Open account:  A trade arrangement in which goods are shipped to a foreign buyer without guarantee of payment.  The obvious risk this method poses to the supplier makes it essential that the buyer’s integrity and the buyer’s country’s stability be unquestionable.


 

P - R

Packing list:  A list showing the number and kinds of items being shipped, as well as other information needed for transportation purposes.

Parcel post receipt:  The postal authorities’ signed acknowledgement of delivery to receiver of a shipment made by parcel post.

Perils of the sea:  A marine insurance term used to designate heavy weather, stranding, lightning, collision and seawater damage.

Phytosanitary certificate:  A certificate, issued by the U.S. Department of Agriculture to satisfy import regulations for foreign countries, indicating that a U.S. shipment has been inspected and is free from harmful pests and plant diseases.

Political risk:  In export financing, the risk of loss due to such causes as currency inconvertibility, government action preventing entry of goods, expropriation or confiscation and war.

Purchasing agent:  An agent who purchases goods in his or her own country on behalf of foreign importers such as government agencies and large private concerns.

Quota:  The quantity of goods of a specific kind that a country permits to be imported without restriction or imposition of additional duties.

Quotation:  An offer to sell goods at a stated price and under specific conditions.
 


 
S - U
 
Schedule B:  Refers to Schedule B, Statistical Classification Domestic and Foreign Commodities Exported from the United States.  All commodities exported from the United States must be assigned a ten-digit Schedule B number.  Note:  the first 6 digits of the Schedule B number are harmonized.

Shipper's export declaration:  A form required for most shipments.  It is prepared by the shipper and indicates the value, weight, destination, and other basic information about the export shipment.
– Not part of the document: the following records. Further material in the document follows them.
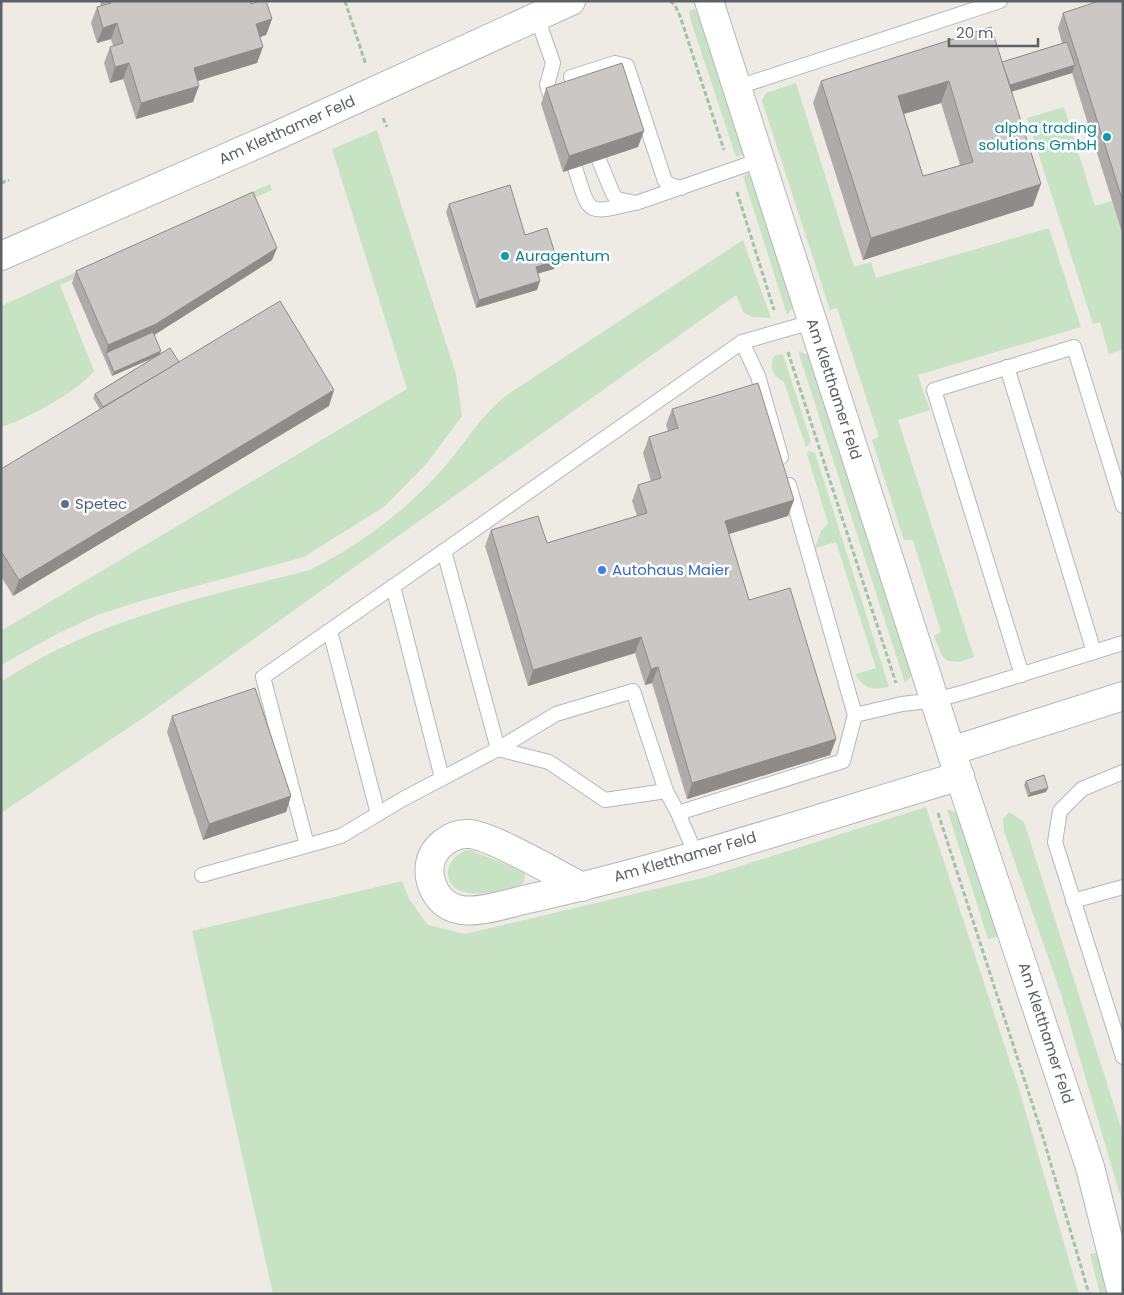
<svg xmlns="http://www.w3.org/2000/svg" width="1124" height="1295" font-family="Poppins,sans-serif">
<rect width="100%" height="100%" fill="#eeeae4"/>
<g fill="#c8e3c3">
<path d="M695,9l7,14 43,131 -9,3 -45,-136 -2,-10z"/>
<path d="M796,83l58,184 17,-5 5,16 173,-50 32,99 -163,48 12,35 -32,10 76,237 -15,5 -11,-1 -6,-5 -8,-20 7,-4 -28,-92h-9l-32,-100 7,-3 -42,-129 -7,2 -68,-209 4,-8z"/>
<path d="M1064,107l31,99 17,-5 11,35v113l-14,5 -9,-32 -7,2 -66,-206z"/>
<path d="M377,130l79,244 6,42 -35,47 -42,43 -81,51 -160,43 -47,15 -44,21 -52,29v-34l406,-242 -75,-240z"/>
<path d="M751,172l44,133 -8,10 -44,-139z"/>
<path d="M270,184l2,6 -212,95 34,86c-18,22 -66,47 -93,56v-121z"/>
<path d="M743,240l28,78 -18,-1 -9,-4 -8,-18 -593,423 -142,95v-131c93,-62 202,-85 309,-112 48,-24 93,-57 129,-97 23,-25 39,-54 65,-76z"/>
<path d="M798,351l14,6 101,317 -8,9z"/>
<path d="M783,354l28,88 -5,5 -22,-65c-11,-7 -15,-13 -10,-26z"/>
<path d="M809,451l6,2 74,234c-17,3 -24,3 -34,-13l21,-6 -40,-126 -21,6 6,-17 7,-8 -21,-69z"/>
<path d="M926,807l92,279 61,208h-806l-81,-363 210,-50 7,18 19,26 37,9 241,-57z"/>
<path d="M947,809l8,3 8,14 37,110 -12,3z"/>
<path d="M1009,812l15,10 99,312v71l-62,-211 -57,-163 -1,-12z"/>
<path d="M470,850l52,21 3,3 -1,8c-7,7 -19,9 -29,10 -10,1 -21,3 -31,0 -26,-6 -18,-39 6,-42z"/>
<path d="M1102,1252l9,42h-11l-10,-40z"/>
</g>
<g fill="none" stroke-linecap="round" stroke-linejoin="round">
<defs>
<g id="service">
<path d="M537,17l16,46 -6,22 5,15"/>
<path d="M571,77l44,-14 12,3 38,115 5,4 11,3"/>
<path d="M738,87l262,-86"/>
<path d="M599,160l14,34 4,5 19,4 124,-43"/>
<path d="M575,168c15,46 10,47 58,35"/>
<path d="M812,322l-70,20 -298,209 54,198 51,13 56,38 61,-9 12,22 165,-52 12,-46 47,-11 34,-4 29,-8 158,-49"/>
<path d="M742,342l16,34 23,81"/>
<path d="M1007,367l87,285"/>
<path d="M789,485l66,230"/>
<path d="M393,586l49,192"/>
<path d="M330,631l48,183"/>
<path d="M1022,675l-88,-285 140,-43 49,159"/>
<path d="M1123,772l-41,17 -22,22 -5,31 68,215"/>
<path d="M678,813l18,42"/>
<path d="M307,845l-44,-168 181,-126"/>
<path d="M202,875l139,-39 62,-37 95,-50 58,-35 77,-23 33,100"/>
<path d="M1073,901l50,-14"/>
</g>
<g id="minor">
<path d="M709,1l242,750 139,416 32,127"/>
<path d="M1,256l277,-121 293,-134"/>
<path d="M951,751l172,-55"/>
<path d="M582,887c-24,-12 -91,-52 -113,-53 -18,-1 -36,13 -39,30 -3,19 8,40 27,45 19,6 55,-7 75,-11 144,-32 286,-80 428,-122"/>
</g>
</defs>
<use href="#service" stroke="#b5b7ba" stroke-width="16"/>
<use href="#minor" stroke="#b5b7ba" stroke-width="30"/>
<g stroke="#9ec6a2" stroke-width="3" stroke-dasharray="5 2.5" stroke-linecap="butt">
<path d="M345,1l21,64"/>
<path d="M670,1l5,4 5,11 44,134"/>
<path d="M383,118l4,9"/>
<path d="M1,183l8,-3"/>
<path d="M737,192l37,118"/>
<path d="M788,352l108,331"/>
<path d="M938,813l104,321 47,160"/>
</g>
<use href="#service" stroke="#fff" stroke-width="14"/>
<use href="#minor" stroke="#fff" stroke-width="28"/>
</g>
<g fill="#afaba9" fill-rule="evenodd">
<path d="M100,1h150l1,3 21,15 -6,16 -6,2 -3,26 -59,18 -5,21 -57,17 -13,-40 -13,4 -6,-20 6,-16 3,-1 -2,-7 -14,4 -6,-20 6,-16 4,-1z"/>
<path d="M1123,1v235l-51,-163 -60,18 21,115 -170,54 -50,-157 8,-22 181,-19 60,-19 -4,-15 5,-15zM941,103l19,62 -37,11 -19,-62z"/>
<path d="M546,88l92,59 -75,25 -22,-68z"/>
<path d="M449,204l76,31 32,25 -3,9 -16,4 -1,17 -61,18 -30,-96z"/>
<path d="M277,248l-5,12 -118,75 6,19 19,8 150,44 -316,190 -12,-20v-107l99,-60 -7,-11 2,-4 60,-37 -43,19 -40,-93 4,-12z"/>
<path d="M672,409l116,107 -59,18 20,66 87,139 -6,16 -143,44 -35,-116 -7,2 -10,-32 -107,33 -43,-140 6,-16 56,13 90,-27 -5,-15 6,-16 13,-4 -8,-28 6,-16 19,-6 -2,-6z"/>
<path d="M172,716l119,80 -5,16 -83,28 -36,-108z"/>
<path d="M1026,781l20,11 -18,5 -4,-12z"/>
</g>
<g fill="#8e8b89">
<path d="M272,19l-6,16 -15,5 5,-16z"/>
<path d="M117,23l-6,16 -14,4 6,-15z"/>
<path d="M263,47l-6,16 -69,21 6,-16z"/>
<path d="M129,63l-6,16 -13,4 5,-16z"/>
<path d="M1075,65l-3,8 -74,23 3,-9z"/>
<path d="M949,81l-8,22 -51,15 8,-22z"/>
<path d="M199,86l-6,16 -57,17 5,-16z"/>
<path d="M644,131l-6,16 -75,25 6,-16z"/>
<path d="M1041,184l-8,22 -170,54 8,-22z"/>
<path d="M277,248l-5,12 -121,77 -45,16 2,-8z"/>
<path d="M557,260l-3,9 -21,6 3,-8z"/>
<path d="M540,281l-3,9 -61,18 3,-8z"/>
<path d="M161,351l-1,4 -48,21 2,-4z"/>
<path d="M334,390l-5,16 -316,190 6,-16z"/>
<path d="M794,500l-6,16 -69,21 6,-16z"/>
<path d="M641,637l-6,16 -107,33 5,-16z"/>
<path d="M658,667l-6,16 -7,2 6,-16z"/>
<path d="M836,739l-6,16 -143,44 5,-16z"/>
<path d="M1048,788l-2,4 -18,5 2,-4z"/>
<path d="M291,796l-5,16 -83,28 6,-16z"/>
</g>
<g fill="#cbc7c4" stroke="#8e8b89" fill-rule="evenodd">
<path d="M110,1h140l1,3 9,-3h6l6,18 -16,5 7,23 -69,21 5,18 -58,17 -12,-40 -14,4 -5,-20 13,-4 -6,-20 -14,5 -6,-21 14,-4z"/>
<path d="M1099,1h24v201l-60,-189z"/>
<path d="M991,27l50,157 -170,54 -50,-157zM949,81l24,81 -50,14 -25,-80z"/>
<path d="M1067,42l8,23 -65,20 -8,-23z"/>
<path d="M622,63l22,68 -75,25 -23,-68z"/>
<path d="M510,185l15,50 22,-7 10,32 -21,7 4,14 -61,19 -30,-96z"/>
<path d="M253,192l24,56 -121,76 -48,21 -32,-74z"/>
<path d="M280,301l54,89 -315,190 -18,-29v-82z"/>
<path d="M153,332l8,19 -47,21 -8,-19z"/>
<path d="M170,348l9,14 -76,45 -8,-13z"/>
<path d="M758,383l36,117 -69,21 24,79 41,-12 46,151 -144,44 -34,-116 -7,2 -10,-32 -108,33 -42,-140 47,-14 9,27 100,-30 -9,-28 23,-7 -12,-41 29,-9 -6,-19z"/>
<path d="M255,688l36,108 -82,28 -37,-108z"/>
<path d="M1044,775l4,13 -18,5 -4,-12z"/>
</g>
<g fill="#0f9aa8" stroke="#fff" stroke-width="2">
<circle cx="1107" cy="137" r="5"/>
<circle cx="505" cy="256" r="5"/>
</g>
<circle fill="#5c6f8a" stroke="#fff" stroke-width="2" cx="65" cy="504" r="5"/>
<circle fill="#3f7fe0" stroke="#fff" stroke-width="2" cx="602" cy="570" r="5"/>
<g text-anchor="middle" stroke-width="5" stroke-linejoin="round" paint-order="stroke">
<g font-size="15" fill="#0d838f" stroke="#fff" text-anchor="end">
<text x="1097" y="133">alpha trading<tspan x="1097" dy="17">solutions GmbH</tspan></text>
<text x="515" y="261" text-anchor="start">Auragentum</text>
</g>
<g font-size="15" fill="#5c6164" stroke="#fff">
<text transform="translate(287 130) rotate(-24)" y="5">Am Kletthamer Feld</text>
<text transform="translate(834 389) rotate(72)" y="5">Am Kletthamer Feld</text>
<text transform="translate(685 857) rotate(-16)" y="5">Am Kletthamer Feld</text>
<text transform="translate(1046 1033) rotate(72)" y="5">Am Kletthamer Feld</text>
</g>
<g font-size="15" fill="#4e5e75" stroke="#fff" text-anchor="start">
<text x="75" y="509">Spetec</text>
</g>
<g font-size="15" fill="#366cbe" stroke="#fff" text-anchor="start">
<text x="612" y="575">Autohaus Maier</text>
</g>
</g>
<rect width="1124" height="1295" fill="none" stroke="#5c6164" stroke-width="5"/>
<path d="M949 38v8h89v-8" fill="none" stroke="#5c6164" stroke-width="2.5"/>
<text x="956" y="38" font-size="15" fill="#5c6164" stroke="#ffffff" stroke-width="4" paint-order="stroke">20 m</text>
</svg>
Ship's manifest:  An instrument in writing, signed by the captain of a ship, that lists the individual shipments constituting the ship’s cargo.

Standard industrial classification (SIC):  A standard numerical code system used by the U.S. Government to classify products and services.

Standard international trade classification (SITC):  A standard numerical classification system developed by the United Nations to classify commodities used in an international trade.

Tare weight:  The weight of a container and packing materials without the weight of the goods it contains.


 
V - Z

 Warehouse receipt: A receipt issued by a warehouse listing the goods received for storage.

Wharfage:  A charge assessed by a pier or dock owner for handling incoming or outgoing cargo.